La mobilisation autour du thème Vous puez a porté ses fruits. Une foule nombreuse a répondu à l’appel d’une jeunesse qui, à ce jour, n’a pas encore trouvé sa place dans les sphères politiques. Ce mouvement a redonné l’espoir, si minime, d’une possible mobilisation autour de thèmes touchant au quotidien de la société civile.
Le sit-in organisé devant le ministère de l’Environnement et les appels retentissants à la démission de Mohammad Machnouk, ministre pour la première fois et bouc émissaire d’une incurie dont les effets remontent à des années, ne sont pas justifiés. Peut-il être le seul responsable des défaillances, pour ne pas dire des corruptions? Son retrait du comité chargé de régler le problème chronique inacceptable des décharges suffira-t-il à vider les rues des monticules polluants?
Mais très vite, alors que les monticules de déchets, à l’origine du mouvement populaire, sont toujours omniprésents dans les quartiers de la capitale et dans nombre de régions du pays, les organisateurs et meneurs du mouvement du 29 août sont dépassés par les divisions politiciennes inhérentes à la gestion du pays. Leurs objectifs n’ont pas manqué de se perdre dans la masse de revendications qui désarçonnent le peuple et ternissent encore plus le souffle nouveau auquel naïvement il avait cru. Les jeunes ne sont pas pour autant découragés. Leur avenir est en jeu et leurs paris sont trop importants pour leur permettre de se décourager.
C’était sans compter avec la rapide dégradation due à l’infiltration dans les rangs des manifestants de voyous et d’éléments subversifs, qui ont provoqué l’intervention des forces de l’ordre sans arrêter un mouvement en marche et qui, de toute évidence, ne s’arrêtera pas aussi vite.
Les manifestations se sont ainsi succédé de semaine en semaine. Le but final est le même pour tous: sortir de l’impasse. Mais les moyens d’y parvenir se contredisent et les obstacles à l’entente des uns et des autres semblent infranchissables.
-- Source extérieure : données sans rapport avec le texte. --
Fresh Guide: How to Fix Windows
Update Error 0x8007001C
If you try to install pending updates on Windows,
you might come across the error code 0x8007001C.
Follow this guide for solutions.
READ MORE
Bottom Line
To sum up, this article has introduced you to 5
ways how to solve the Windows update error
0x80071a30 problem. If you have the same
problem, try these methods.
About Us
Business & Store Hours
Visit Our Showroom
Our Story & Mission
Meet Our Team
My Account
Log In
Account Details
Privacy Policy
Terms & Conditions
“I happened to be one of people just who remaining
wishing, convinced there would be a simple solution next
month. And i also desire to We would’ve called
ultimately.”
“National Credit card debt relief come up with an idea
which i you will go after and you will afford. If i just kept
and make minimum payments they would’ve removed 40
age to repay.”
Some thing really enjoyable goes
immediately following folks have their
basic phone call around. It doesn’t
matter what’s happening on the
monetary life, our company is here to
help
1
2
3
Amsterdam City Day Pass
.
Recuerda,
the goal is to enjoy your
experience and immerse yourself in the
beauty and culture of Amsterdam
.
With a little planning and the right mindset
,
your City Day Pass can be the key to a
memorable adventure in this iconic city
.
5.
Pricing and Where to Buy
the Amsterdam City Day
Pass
Faisant taire ceux qui doutaient encore de la possibilité du général Michel Aoun à mobiliser ses partisans et ceux qui soutiennent sa politique, la foule a répondu massivement à son appel du 4 septembre à donner la priorité à l’élection d’un chef d’Etat fort élu, faute d’un vote parlementaire, par un suffrage universel en faisant fi de la Constitution et du régime. Et ce n’étaient plus les centaines de manifestants qui, comme cela avait été dit, il n’y a pas si longtemps, mais une foule imposante de supporters venus au rendez-vous prouvant une bien plus grande puissance de mobilisation chez les partisans du courant ou du général. Toutefois, les projets et les thèmes avancés par Michel Aoun ne font pas l’unanimité dans les rangs de ses supporters. Les propositions, si elles devaient être envisagées, ne pourraient s’appliquer dans l’urgence.
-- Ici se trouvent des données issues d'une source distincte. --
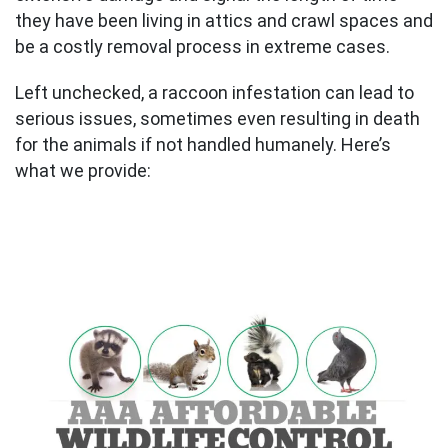
they have been living in attics and crawl spaces and
be a costly removal process in extreme cases.
Left unchecked, a raccoon infestation can lead to
serious issues, sometimes even resulting in death
for the animals if not handled humanely. Here’s
what we provide:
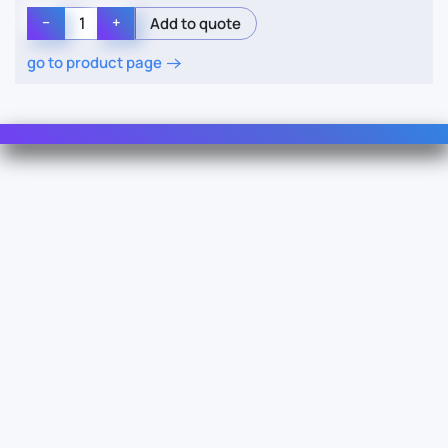
−
+
go to product page
Contact Us
Info
For Sales
About Us
For Support
Documentation
For Warranty
Legal
Follow Us
Terms & Conditions
Linkedin
YouTube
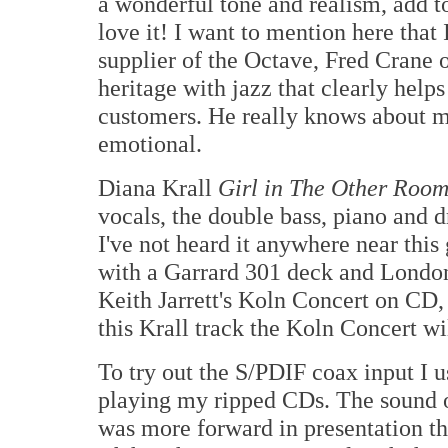
a wonderful tone and realism, add to
love it! I want to mention here that 
supplier of the Octave, Fred Crane 
heritage with jazz that clearly helps
customers. He really knows about m
emotional.
Diana Krall
Girl in The Other Roo
vocals, the double bass, piano and dr
I've not heard it anywhere near this
with a Garrard 301 deck and London 
Keith Jarrett's Koln Concert on CD,
this Krall track the Koln Concert wil
To try out the S/PDIF coax input 
playing my ripped CDs. The sound 
was more forward in presentation t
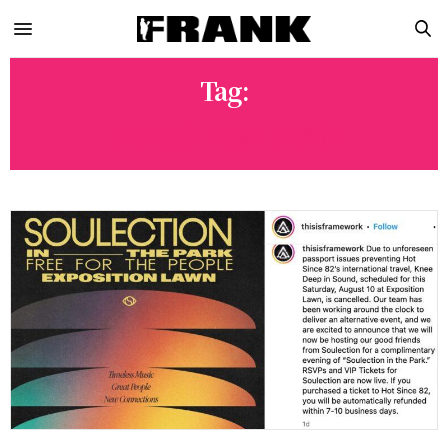
Tag:
EXPOSITION LAWN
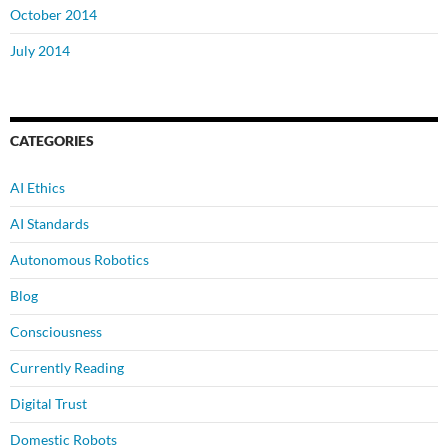
October 2014
July 2014
CATEGORIES
AI Ethics
AI Standards
Autonomous Robotics
Blog
Consciousness
Currently Reading
Digital Trust
Domestic Robots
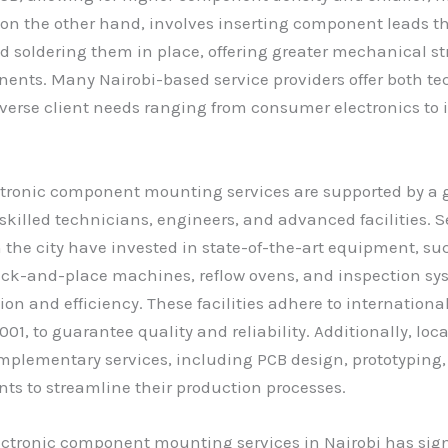
 on the other hand, involves inserting component leads t
d soldering them in place, offering greater mechanical st
ents. Many Nairobi-based service providers offer both te
iverse client needs ranging from consumer electronics to 
ectronic component mounting services are supported by a
skilled technicians, engineers, and advanced facilities. S
the city have invested in state-of-the-art equipment, su
ck-and-place machines, reflow ovens, and inspection sys
ion and efficiency. These facilities adhere to internationa
01, to guarantee quality and reliability. Additionally, loca
omplementary services, including PCB design, prototyping,
nts to streamline their production processes.
lectronic component mounting services in Nairobi has sign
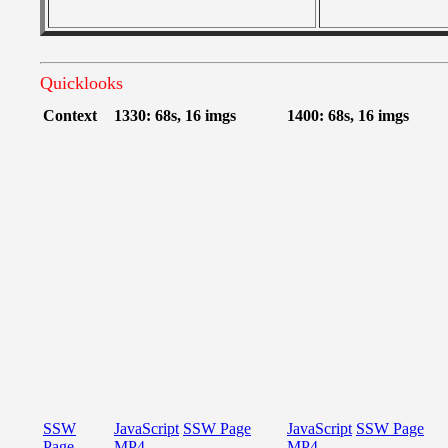
Quicklooks
Context
1330: 68s, 16 imgs
1400: 68s, 16 imgs
SSW
JavaScript
SSW Page
JavaScript
SSW Page
Page
MP4
MP4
Le dialogue auquel appelle le chef du Parlement, dont le mandat a été renouvelé à deux reprises, aura-t-il plus de chance que celui des Forces libanaises avec le Courant patriotique libre ou celui du Courant du futur avec le Hezbollah? Malgré les déclarations positives des uns et des autres, il est difficile, pour ne pas dire impossible, d’y croire. De semaine en semaine, désormais nous vivrons au rythme des tables de dialogue au Parlement et de celles du Conseil des ministres. Ainsi va le Liban du XXIe siècle… L’anarchie et le chaos en sont les maîtres mots.